The United States spends more than $108 billion on energy for commercial buildings each year, according to the Commercial Buildings Energy Consumption Survey (CBECS). It doesn't have to be that much, as it is increasingly possible to have a big impact without spending much money to reduce energy use. However, optimizing a building's energy performance takes time — something not typically in surplus for facility managers.
The fact is, organizations face many barriers to implementing energy-saving projects, which have nothing to do with technology and everything to do with the way people make decisions.
The components of the virtuous cycle model affect one another for better or worse. When the performance of one component improves, the performance of other components is made more likely to improve in a virtuous cycle of positive feedback. Conversely, if the performance of one component worsens, this can negatively impact the performance of other components through a vicious cycle of negative feedback. In an optimized organization, all components function at full capacity, and the virtuous cycle runs smoothly to improve energy performance, generating maximum financial and environmental returns.
1. Executive Engagement. Top-level executives recognize energy efficiency as a key strategic priority for generating cost savings and building long-term value. They shift from seeing energy as an inevitable and growing cost, and instead see its optimization as a source of continuous leverage for building an efficient and resilient organization capable of meeting its broader mission and goals.
2. Resource Investment. To empower an organization to capture energy savings, executives make strategic, capacity-building investments to free up the necessary human and financial resources to make concrete action possible. Energy efficiency projects will pay for themselves, but they need dedicated seed capital to get started and attentive managers to ensure those seed funds grow and are reinvested on an ongoing basis.
3. People. Resources are deployed to build staff capabilities and equip them to go after efficiency opportunities. Providing training opportunities, organizing cross-functional teams, and establishing full-time positions all help to build employee knowledge, foster enthusiasm, and create accountability for improvement. A workforce that feels ownership and responsibility for its energy use at all levels and is actively encouraged by leadership to work toward a shared vision of efficiency will maintain the momentum needed to make real progress.
4. Opportunity Identification, Implementation, and Measurement & Verification. To aid the organization's staff, effective processes and tools should be developed and refined over time to make sure increasingly ambitious projects are identified and implemented. Comprehensive and detailed energy data collection is vital to identifying sources of inefficiency and measuring the energy savings achieved through specific interventions — generating the verified financial and environment results that prove the benefits of taking action in the first place.

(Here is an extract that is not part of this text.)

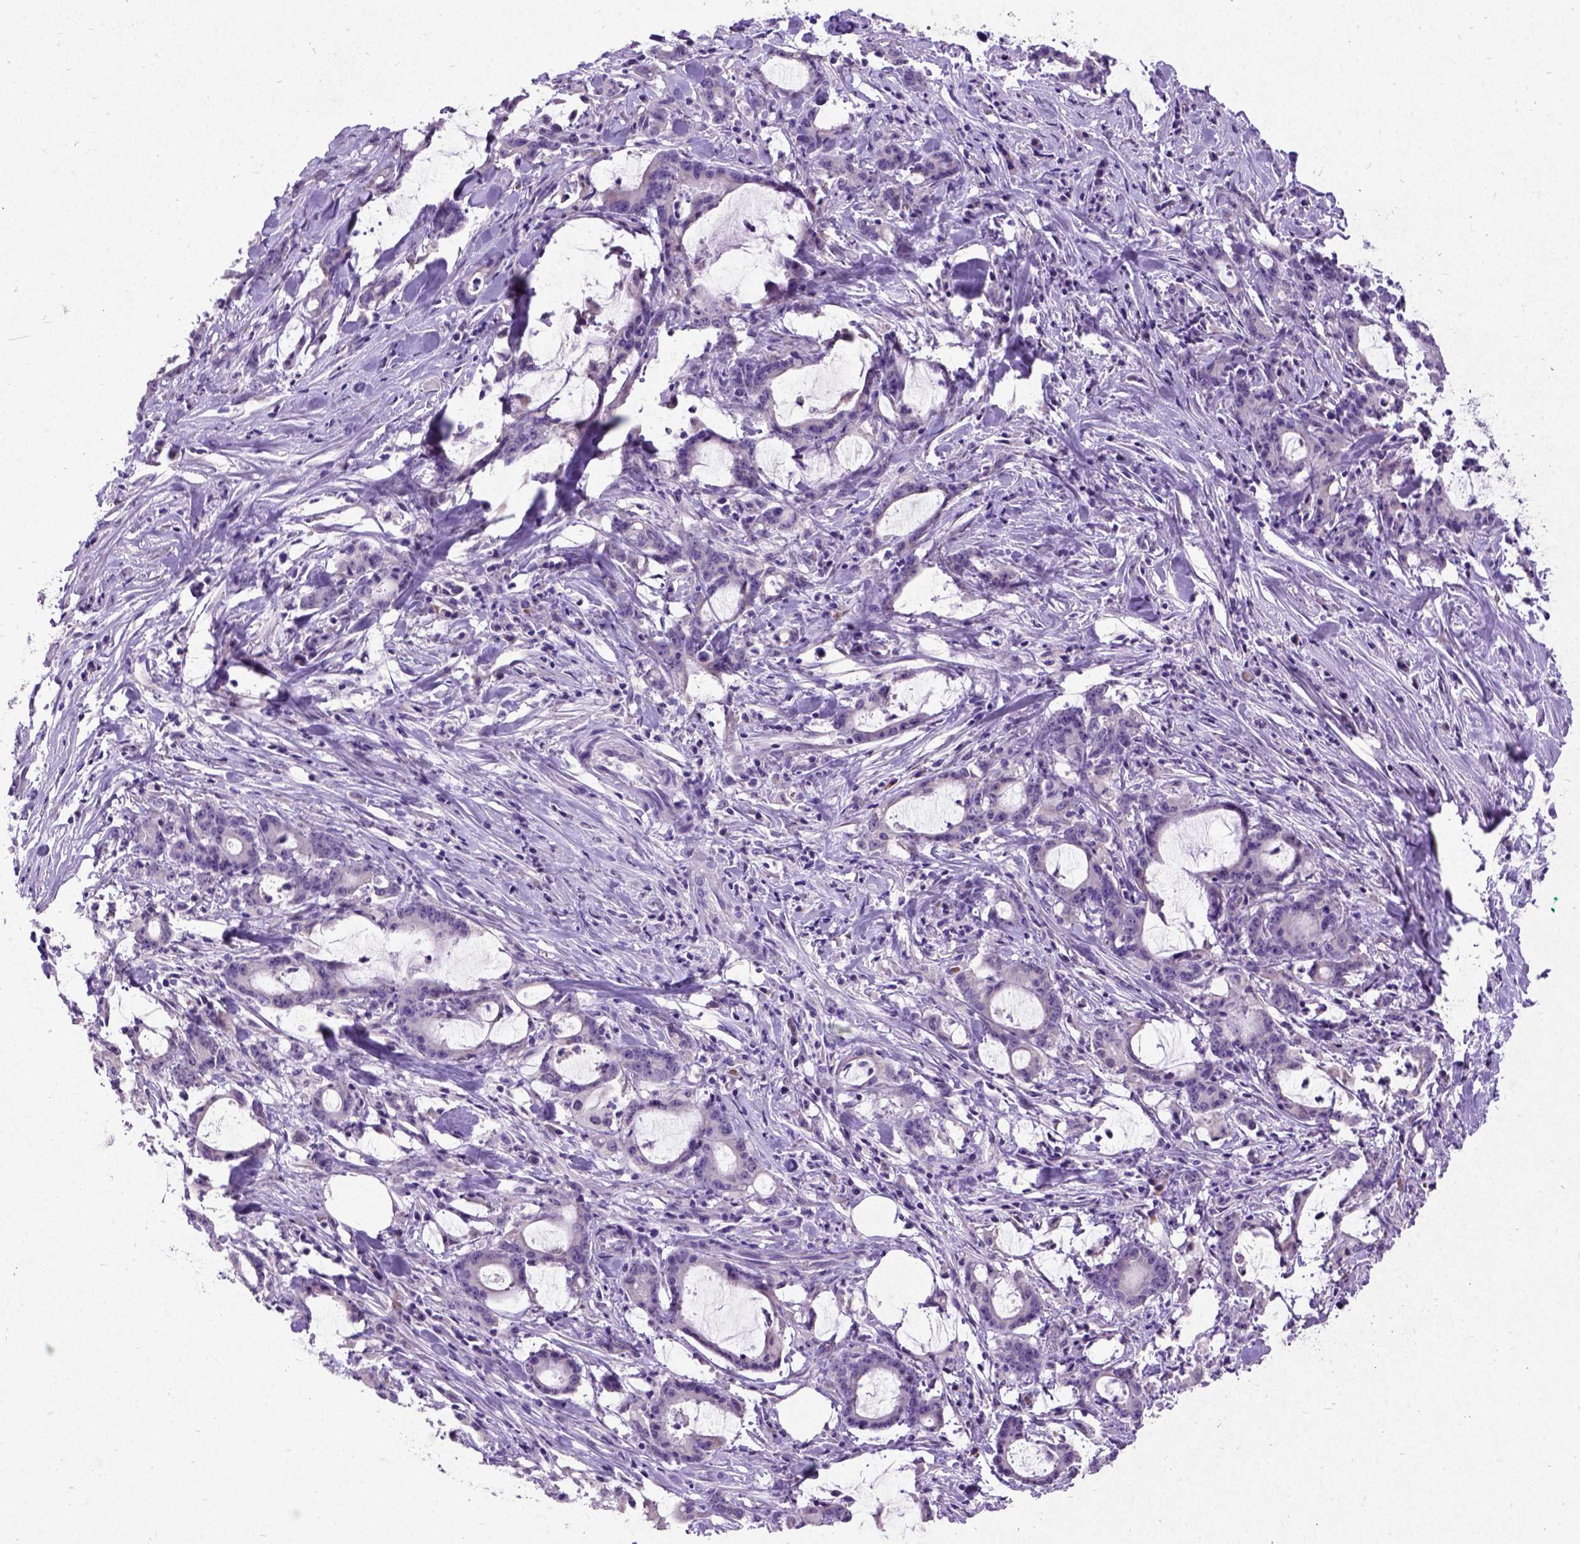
{"staining": {"intensity": "weak", "quantity": "25%-75%", "location": "cytoplasmic/membranous"}, "tissue": "stomach cancer", "cell_type": "Tumor cells", "image_type": "cancer", "snomed": [{"axis": "morphology", "description": "Adenocarcinoma, NOS"}, {"axis": "topography", "description": "Stomach, upper"}], "caption": "Immunohistochemistry histopathology image of human stomach adenocarcinoma stained for a protein (brown), which reveals low levels of weak cytoplasmic/membranous staining in about 25%-75% of tumor cells.", "gene": "NEUROD4", "patient": {"sex": "male", "age": 68}}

5. Stories and Sharing. To maintain momentum beyond a first round of projects, successful results are leveraged into stories that are shared directly back with top-level executives, validating their prioritization of energy efficiency as a key strategy and proving the business case for doing additional energy projects. By re-engaging the executives continuously, success stories keep energy performance at the top of the agenda and encourage the investment of additional human and financial resources to go after even bigger wins, keeping the virtuous cycle spinning for yet another round.